PROBLEM DETAILS. Print the lines in the listing below starting at the line with "4/28/2024 nevotex 4" and ending at the line with "Chapter 7 Policies and Initiatives", both included. Reproduce them exactly and omit every picture.

Content starts

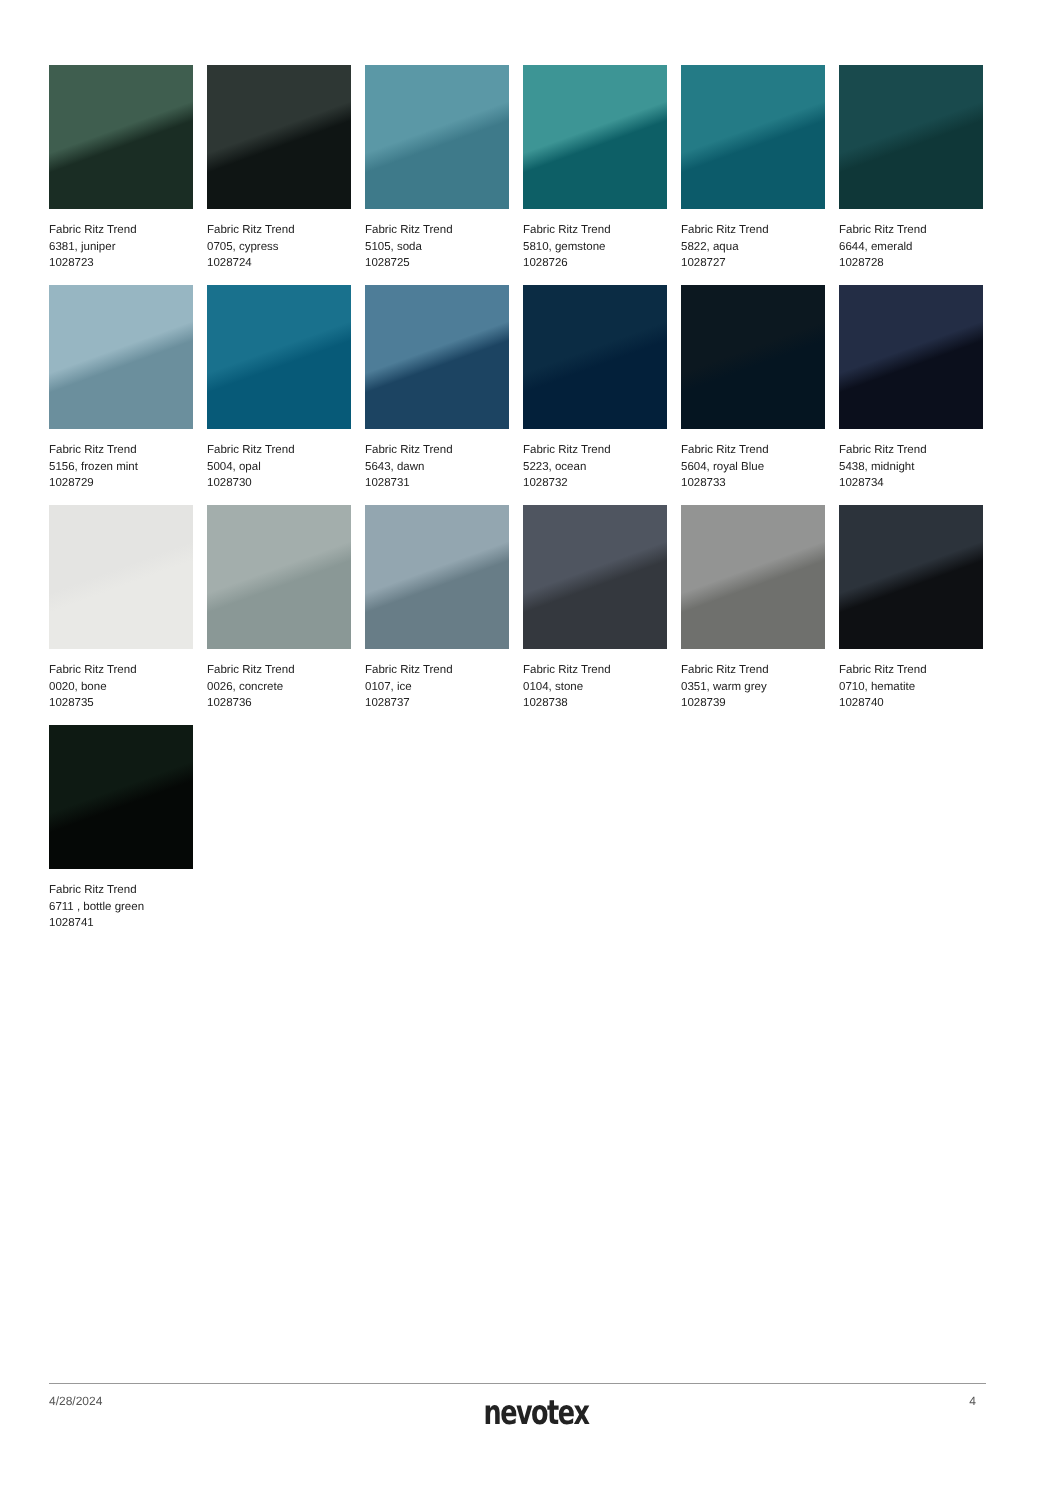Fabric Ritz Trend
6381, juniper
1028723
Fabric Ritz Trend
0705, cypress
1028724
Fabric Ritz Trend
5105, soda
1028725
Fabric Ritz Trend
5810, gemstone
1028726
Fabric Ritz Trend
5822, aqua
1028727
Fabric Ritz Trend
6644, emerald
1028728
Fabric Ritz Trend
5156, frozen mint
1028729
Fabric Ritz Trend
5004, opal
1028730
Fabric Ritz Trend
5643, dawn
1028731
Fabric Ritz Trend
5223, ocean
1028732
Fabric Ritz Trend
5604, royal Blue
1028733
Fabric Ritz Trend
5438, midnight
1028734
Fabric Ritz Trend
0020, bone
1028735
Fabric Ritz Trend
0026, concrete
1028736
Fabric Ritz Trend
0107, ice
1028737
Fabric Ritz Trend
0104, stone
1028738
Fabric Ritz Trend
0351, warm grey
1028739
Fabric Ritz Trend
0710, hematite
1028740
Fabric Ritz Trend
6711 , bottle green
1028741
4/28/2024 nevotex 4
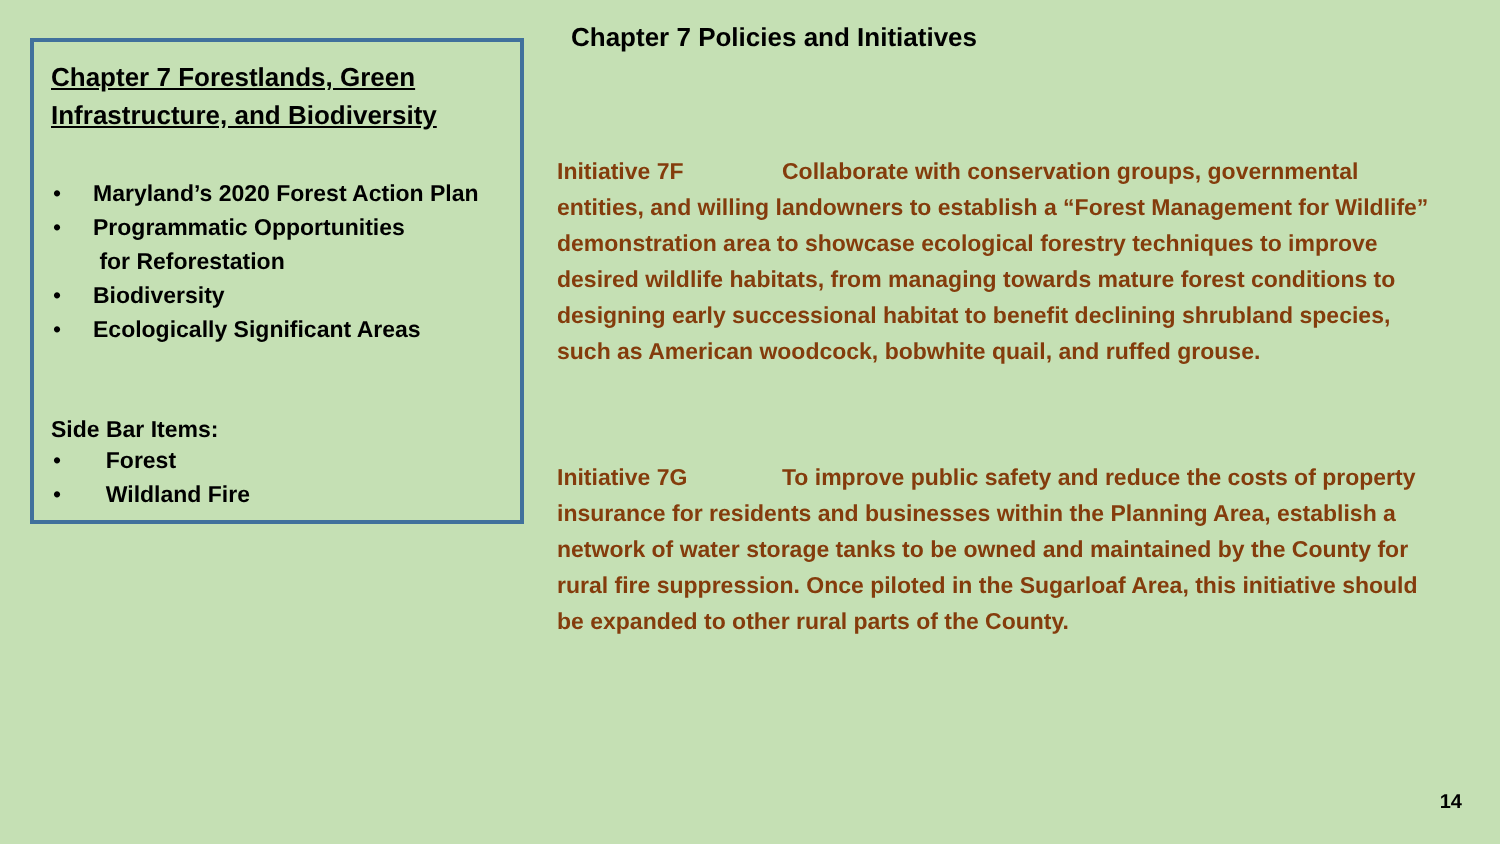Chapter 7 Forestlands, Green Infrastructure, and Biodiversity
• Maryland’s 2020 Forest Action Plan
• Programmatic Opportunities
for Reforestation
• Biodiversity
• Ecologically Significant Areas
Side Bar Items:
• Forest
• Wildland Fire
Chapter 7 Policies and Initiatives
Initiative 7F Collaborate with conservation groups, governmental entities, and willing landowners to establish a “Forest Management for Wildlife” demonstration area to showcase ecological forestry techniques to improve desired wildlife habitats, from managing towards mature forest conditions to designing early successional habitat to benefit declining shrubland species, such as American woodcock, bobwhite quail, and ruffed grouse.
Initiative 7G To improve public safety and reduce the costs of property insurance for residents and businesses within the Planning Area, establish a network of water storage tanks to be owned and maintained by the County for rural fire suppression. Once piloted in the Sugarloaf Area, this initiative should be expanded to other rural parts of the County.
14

Content ends
Content starts

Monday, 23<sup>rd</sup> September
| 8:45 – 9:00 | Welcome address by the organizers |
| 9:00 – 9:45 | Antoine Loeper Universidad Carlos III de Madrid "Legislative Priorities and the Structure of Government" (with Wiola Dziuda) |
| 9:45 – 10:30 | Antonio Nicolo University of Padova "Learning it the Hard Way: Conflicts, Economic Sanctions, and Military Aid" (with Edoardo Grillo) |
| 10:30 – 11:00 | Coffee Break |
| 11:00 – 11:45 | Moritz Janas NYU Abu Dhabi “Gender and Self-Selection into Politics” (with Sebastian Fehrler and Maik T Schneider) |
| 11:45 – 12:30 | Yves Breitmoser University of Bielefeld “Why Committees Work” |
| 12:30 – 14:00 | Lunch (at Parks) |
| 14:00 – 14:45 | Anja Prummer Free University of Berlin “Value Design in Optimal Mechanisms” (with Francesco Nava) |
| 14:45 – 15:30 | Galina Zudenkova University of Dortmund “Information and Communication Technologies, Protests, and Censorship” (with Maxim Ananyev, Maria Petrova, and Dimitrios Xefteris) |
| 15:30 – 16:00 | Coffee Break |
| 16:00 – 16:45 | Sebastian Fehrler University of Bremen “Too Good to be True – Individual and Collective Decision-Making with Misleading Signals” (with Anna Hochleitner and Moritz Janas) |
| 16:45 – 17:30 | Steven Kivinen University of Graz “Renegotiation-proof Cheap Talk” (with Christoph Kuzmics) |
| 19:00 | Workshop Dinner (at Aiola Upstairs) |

Content ends

RESULT FOR THIS EXERCISE.
4/28/2024 nevotex 4
Chapter 7 Forestlands, Green Infrastructure, and Biodiversity
• Maryland’s 2020 Forest Action Plan
• Programmatic Opportunities
for Reforestation
• Biodiversity
• Ecologically Significant Areas
Side Bar Items:
• Forest
• Wildland Fire
Chapter 7 Policies and Initiatives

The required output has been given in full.